PROBLEM REQUIREMENTS.
Copy every line of text in the material below word for word, keeping the original order. Leave out the pictures.

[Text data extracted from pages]
◇ ◇ ◇ ◇

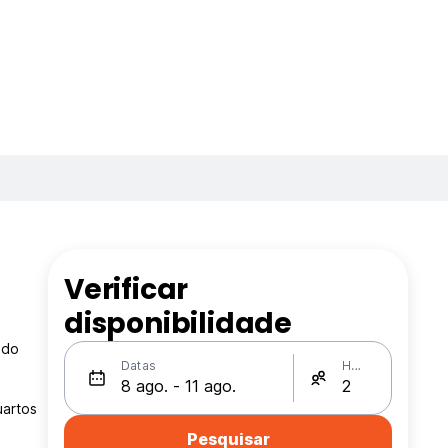
Verificar
disponibilidade
 do
Datas
Hóspedes
uartos
Pesquisar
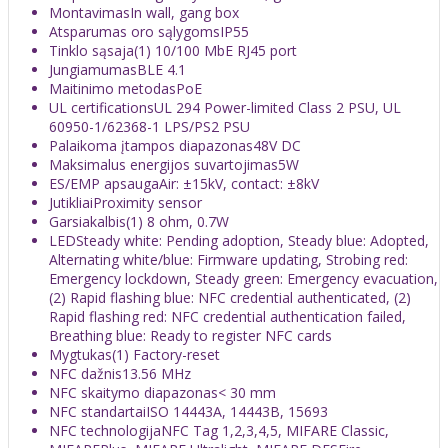
Montavimas
In wall, gang box
Atsparumas oro sąlygoms
IP55
Tinklo sąsaja
(1) 10/100 MbE RJ45 port
Jungiamumas
BLE 4.1
Maitinimo metodas
PoE
UL certifications
UL 294 Power-limited Class 2 PSU, UL
60950-1/62368-1 LPS/PS2 PSU
Palaikoma įtampos diapazonas
48V DC
Maksimalus energijos suvartojimas
5W
ES/EMP apsauga
Air: ±15kV, contact: ±8kV
Jutikliai
Proximity sensor
Garsiakalbis
(1) 8 ohm, 0.7W
LED
Steady white: Pending adoption, Steady blue: Adopted,
Alternating white/blue: Firmware updating, Strobing red:
Emergency lockdown, Steady green: Emergency evacuation,
(2) Rapid flashing blue: NFC credential authenticated, (2)
Rapid flashing red: NFC credential authentication failed,
Breathing blue: Ready to register NFC cards
Mygtukas
(1) Factory-reset
NFC dažnis
13.56 MHz
NFC skaitymo diapazonas
< 30 mm
NFC standartai
ISO 14443A, 14443B, 15693
NFC technologija
NFC Tag 1,2,3,4,5, MIFARE Classic,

◇ ◇ ◇ ◇

YOUR RESPONSE.
Verificar
disponibilidade
 do
Datas
Hóspedes
uartos
Pesquisar
Montavimas
In wall, gang box
Atsparumas oro sąlygoms
IP55
Tinklo sąsaja
(1) 10/100 MbE RJ45 port
Jungiamumas
BLE 4.1
Maitinimo metodas
PoE
UL certifications
UL 294 Power-limited Class 2 PSU, UL
60950-1/62368-1 LPS/PS2 PSU
Palaikoma įtampos diapazonas
48V DC
Maksimalus energijos suvartojimas
5W
ES/EMP apsauga
Air: ±15kV, contact: ±8kV
Jutikliai
Proximity sensor
Garsiakalbis
(1) 8 ohm, 0.7W
LED
Steady white: Pending adoption, Steady blue: Adopted,
Alternating white/blue: Firmware updating, Strobing red:
Emergency lockdown, Steady green: Emergency evacuation,
(2) Rapid flashing blue: NFC credential authenticated, (2)
Rapid flashing red: NFC credential authentication failed,
Breathing blue: Ready to register NFC cards
Mygtukas
(1) Factory-reset
NFC dažnis
13.56 MHz
NFC skaitymo diapazonas
< 30 mm
NFC standartai
ISO 14443A, 14443B, 15693
NFC technologija
NFC Tag 1,2,3,4,5, MIFARE Classic,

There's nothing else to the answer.